What this task involves:
Beneath this line is the data. Output exactly the lines from the line with "Rendered at 1890 by 1063 pixels." to the line with "Page size: 2576x1449.", both ends included, and nothing more.

Material for this task:
::::::::::

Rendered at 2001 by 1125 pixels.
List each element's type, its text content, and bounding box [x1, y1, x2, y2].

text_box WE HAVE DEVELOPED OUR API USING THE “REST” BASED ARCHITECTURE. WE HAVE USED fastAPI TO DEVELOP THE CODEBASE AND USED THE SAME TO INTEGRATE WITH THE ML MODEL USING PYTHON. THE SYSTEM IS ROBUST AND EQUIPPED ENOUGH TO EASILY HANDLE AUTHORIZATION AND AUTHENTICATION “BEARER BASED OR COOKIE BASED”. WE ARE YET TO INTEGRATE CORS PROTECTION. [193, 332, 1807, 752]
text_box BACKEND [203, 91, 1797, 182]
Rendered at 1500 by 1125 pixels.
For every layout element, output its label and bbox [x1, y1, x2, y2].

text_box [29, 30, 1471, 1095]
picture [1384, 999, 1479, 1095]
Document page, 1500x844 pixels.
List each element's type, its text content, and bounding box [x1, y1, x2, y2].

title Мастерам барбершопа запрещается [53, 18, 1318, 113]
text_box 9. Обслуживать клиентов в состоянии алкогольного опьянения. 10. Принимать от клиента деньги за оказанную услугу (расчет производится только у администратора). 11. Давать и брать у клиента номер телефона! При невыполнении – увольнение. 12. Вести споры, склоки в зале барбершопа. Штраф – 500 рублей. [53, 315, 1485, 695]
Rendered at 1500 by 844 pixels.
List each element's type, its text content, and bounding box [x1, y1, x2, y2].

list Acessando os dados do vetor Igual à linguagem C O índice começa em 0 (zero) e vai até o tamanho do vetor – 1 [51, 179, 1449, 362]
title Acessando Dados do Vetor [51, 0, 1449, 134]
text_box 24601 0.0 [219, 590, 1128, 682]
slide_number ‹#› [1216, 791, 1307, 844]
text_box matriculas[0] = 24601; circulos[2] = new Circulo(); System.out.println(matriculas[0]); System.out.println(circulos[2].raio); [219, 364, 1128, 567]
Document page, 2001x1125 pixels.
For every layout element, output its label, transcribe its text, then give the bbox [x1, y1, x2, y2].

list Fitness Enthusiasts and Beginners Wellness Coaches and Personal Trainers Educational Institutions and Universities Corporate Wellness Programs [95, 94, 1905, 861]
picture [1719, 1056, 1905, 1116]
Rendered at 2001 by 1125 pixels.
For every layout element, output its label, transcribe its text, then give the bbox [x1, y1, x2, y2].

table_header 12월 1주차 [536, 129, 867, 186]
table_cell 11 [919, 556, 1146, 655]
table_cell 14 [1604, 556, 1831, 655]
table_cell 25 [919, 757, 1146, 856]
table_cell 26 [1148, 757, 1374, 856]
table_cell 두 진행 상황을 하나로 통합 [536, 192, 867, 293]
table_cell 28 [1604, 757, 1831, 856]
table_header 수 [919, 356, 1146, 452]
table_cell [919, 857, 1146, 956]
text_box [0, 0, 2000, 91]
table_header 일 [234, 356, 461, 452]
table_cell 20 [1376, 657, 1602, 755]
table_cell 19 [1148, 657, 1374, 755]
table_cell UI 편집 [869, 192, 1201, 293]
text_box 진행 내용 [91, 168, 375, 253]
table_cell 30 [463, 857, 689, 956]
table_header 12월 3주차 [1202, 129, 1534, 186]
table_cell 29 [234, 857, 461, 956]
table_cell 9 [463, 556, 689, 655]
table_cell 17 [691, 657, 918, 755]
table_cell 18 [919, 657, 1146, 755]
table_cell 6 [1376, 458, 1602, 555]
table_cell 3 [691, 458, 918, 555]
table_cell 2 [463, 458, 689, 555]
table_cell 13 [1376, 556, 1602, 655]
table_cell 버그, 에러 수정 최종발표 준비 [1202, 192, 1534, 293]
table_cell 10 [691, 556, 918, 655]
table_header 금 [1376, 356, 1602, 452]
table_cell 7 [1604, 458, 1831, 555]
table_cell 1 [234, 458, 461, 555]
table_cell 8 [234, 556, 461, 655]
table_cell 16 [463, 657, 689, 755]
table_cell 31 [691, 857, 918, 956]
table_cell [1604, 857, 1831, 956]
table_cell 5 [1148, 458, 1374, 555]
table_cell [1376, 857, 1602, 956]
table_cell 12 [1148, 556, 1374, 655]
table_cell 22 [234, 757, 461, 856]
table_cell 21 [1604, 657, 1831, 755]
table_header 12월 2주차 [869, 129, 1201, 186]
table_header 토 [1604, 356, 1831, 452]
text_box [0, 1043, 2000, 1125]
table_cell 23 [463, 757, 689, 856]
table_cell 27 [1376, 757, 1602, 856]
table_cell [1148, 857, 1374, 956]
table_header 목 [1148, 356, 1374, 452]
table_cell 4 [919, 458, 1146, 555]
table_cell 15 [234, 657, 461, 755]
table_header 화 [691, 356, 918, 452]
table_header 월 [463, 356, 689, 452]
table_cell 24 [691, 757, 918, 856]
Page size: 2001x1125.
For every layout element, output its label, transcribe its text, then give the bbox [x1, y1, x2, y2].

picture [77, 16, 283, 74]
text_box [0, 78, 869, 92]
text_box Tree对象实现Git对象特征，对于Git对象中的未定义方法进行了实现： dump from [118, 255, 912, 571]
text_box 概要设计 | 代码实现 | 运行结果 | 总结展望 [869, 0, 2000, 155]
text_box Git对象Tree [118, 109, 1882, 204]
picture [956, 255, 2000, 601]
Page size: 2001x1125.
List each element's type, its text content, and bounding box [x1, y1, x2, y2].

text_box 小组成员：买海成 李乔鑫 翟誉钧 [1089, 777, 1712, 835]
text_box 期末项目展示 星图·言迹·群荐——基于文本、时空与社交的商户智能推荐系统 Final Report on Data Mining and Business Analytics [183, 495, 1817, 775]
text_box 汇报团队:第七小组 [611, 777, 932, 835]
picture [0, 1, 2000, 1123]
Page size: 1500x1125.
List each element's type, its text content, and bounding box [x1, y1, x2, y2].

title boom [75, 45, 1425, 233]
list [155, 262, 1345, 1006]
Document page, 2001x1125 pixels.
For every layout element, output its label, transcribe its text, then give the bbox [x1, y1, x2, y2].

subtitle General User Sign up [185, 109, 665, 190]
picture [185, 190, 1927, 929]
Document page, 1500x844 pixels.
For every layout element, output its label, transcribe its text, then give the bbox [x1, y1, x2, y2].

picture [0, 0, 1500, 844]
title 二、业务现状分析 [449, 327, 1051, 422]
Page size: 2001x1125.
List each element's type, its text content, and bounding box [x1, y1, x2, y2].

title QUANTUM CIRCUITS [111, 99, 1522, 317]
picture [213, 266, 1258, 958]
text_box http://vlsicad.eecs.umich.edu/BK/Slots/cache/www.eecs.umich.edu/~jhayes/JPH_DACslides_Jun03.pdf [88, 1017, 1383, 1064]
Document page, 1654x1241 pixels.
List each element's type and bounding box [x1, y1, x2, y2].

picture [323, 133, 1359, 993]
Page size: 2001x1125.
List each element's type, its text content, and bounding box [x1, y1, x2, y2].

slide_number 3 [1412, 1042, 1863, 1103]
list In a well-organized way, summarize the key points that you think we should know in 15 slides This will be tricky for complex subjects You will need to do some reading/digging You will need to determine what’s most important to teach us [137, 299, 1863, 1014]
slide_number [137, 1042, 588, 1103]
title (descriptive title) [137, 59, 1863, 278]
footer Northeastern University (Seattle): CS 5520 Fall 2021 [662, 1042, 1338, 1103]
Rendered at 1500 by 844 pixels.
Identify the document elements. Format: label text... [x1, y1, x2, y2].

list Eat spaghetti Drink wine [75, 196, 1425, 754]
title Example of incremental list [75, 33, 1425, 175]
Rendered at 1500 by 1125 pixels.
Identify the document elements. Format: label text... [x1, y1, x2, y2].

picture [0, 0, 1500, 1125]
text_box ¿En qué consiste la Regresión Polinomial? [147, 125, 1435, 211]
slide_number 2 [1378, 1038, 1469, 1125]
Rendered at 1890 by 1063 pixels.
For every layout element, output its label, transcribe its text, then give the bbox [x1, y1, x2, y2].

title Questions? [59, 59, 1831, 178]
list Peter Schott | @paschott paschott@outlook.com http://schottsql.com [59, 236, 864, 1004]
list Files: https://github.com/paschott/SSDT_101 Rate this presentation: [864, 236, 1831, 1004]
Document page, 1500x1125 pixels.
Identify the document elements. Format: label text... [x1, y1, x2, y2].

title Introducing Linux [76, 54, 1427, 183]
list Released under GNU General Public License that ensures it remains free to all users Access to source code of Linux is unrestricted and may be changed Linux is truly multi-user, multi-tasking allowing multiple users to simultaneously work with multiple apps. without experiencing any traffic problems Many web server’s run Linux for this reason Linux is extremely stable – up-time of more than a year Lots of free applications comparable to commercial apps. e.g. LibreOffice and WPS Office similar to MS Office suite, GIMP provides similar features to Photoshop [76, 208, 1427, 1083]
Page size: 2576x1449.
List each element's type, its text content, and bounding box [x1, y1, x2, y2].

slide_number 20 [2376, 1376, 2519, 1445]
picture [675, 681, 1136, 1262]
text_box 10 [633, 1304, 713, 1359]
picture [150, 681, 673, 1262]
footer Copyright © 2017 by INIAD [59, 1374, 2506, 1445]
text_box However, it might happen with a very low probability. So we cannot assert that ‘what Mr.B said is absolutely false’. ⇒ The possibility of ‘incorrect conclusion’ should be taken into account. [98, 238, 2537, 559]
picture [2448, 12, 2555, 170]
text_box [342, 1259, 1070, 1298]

::::::::::

Output of the task:
Rendered at 1890 by 1063 pixels.
For every layout element, output its label, transcribe its text, then give the bbox [x1, y1, x2, y2].

title Questions? [59, 59, 1831, 178]
list Peter Schott | @paschott paschott@outlook.com http://schottsql.com [59, 236, 864, 1004]
list Files: https://github.com/paschott/SSDT_101 Rate this presentation: [864, 236, 1831, 1004]
Document page, 1500x1125 pixels.
Identify the document elements. Format: label text... [x1, y1, x2, y2].

title Introducing Linux [76, 54, 1427, 183]
list Released under GNU General Public License that ensures it remains free to all users Access to source code of Linux is unrestricted and may be changed Linux is truly multi-user, multi-tasking allowing multiple users to simultaneously work with multiple apps. without experiencing any traffic problems Many web server’s run Linux for this reason Linux is extremely stable – up-time of more than a year Lots of free applications comparable to commercial apps. e.g. LibreOffice and WPS Office similar to MS Office suite, GIMP provides similar features to Photoshop [76, 208, 1427, 1083]
Page size: 2576x1449.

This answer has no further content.